Well I finished up my org. comm. project. Now I just have to present it tomorrow. I am really not looking forward to doing the presentation. Generally I love giving speeches but... like I've said before, I'm really antsy. I just want to turn it in and have that be that. I know, I know, I need to get over myself. Sometimes you have to do things that you don't want to do. Well screw that. I don't want to work at Perkins and I'm doing that anyway. So there!
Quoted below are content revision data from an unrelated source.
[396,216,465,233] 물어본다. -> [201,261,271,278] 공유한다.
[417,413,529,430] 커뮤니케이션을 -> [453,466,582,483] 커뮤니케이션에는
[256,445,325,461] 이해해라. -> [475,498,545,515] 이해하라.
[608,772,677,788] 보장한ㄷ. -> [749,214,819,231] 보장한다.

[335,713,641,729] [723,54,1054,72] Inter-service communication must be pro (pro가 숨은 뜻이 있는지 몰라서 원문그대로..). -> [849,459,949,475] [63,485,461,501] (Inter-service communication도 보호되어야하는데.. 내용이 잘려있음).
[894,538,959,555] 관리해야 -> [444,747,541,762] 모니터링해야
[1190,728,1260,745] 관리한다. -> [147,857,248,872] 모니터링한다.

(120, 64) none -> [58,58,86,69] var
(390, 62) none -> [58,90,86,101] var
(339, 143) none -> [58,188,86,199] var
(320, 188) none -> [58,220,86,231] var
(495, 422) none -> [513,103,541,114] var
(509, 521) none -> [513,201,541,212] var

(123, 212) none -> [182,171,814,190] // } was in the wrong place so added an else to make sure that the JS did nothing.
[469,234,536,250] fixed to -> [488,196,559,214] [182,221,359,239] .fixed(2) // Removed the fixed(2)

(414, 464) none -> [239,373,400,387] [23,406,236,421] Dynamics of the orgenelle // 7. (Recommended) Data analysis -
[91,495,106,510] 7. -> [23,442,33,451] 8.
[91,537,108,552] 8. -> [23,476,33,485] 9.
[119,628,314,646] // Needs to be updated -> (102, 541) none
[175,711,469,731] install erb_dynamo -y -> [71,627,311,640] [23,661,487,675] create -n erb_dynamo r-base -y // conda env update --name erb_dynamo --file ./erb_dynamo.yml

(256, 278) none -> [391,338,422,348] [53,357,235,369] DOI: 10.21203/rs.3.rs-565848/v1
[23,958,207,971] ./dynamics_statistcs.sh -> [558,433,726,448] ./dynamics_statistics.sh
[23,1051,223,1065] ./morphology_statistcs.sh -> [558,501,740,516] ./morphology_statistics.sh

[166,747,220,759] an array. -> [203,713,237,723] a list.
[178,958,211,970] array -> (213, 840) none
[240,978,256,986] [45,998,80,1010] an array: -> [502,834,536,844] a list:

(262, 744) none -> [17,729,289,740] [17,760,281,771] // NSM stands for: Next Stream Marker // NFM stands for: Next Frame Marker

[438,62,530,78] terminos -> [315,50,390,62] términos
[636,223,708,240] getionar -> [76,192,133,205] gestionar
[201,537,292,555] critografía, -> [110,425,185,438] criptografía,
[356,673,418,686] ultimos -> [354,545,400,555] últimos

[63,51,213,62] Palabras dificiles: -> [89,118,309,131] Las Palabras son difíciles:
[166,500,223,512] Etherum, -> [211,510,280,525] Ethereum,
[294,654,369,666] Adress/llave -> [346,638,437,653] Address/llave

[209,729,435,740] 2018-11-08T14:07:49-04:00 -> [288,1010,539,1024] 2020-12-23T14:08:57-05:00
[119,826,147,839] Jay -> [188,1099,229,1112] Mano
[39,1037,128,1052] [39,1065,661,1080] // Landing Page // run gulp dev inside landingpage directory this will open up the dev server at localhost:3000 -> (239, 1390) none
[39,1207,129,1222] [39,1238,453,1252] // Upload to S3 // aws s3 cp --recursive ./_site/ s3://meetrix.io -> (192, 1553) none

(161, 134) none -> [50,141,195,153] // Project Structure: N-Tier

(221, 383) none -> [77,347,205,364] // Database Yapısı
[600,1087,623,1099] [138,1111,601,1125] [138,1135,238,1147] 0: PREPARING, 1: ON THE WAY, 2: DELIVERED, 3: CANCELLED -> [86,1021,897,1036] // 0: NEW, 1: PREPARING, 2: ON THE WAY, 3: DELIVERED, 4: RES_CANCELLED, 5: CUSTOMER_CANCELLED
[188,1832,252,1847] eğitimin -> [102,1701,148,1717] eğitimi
Rich and I had a little talk last night. His family is going through some stuff but it sounds like things could get better. I really hope so. But because of this he realized some things and, I have to say, I'm glad he did. It felt good to hear him admit to some things that I almost wondered if he realized he did. After he called me last night I felt better, lol. I've been really stressed out over what to do about the fights Rich and I have been having lately. They really hurt my heart. And I really want to talk to him but at the same time I've been kind of scared to. I am hoping that through the realizations that Rich has made, and I am so proud of him, that maybe things will become a little less strained between us, too, and that we can communicate a little better. I hope he knows how much I absolutely adore him and want nothing but good things for him. And I hope that things just get brighter for him because he deserves it.
Sooooooooooooooooo I'm sitting here waiting till I can leave and go to work. I'm bored. Whatever. I have nothing else to say right now. I better make some money tonight!
My mommy's coming to stay with me this coming Monday. Yay to that!
Okay... this entry is bleh. More later!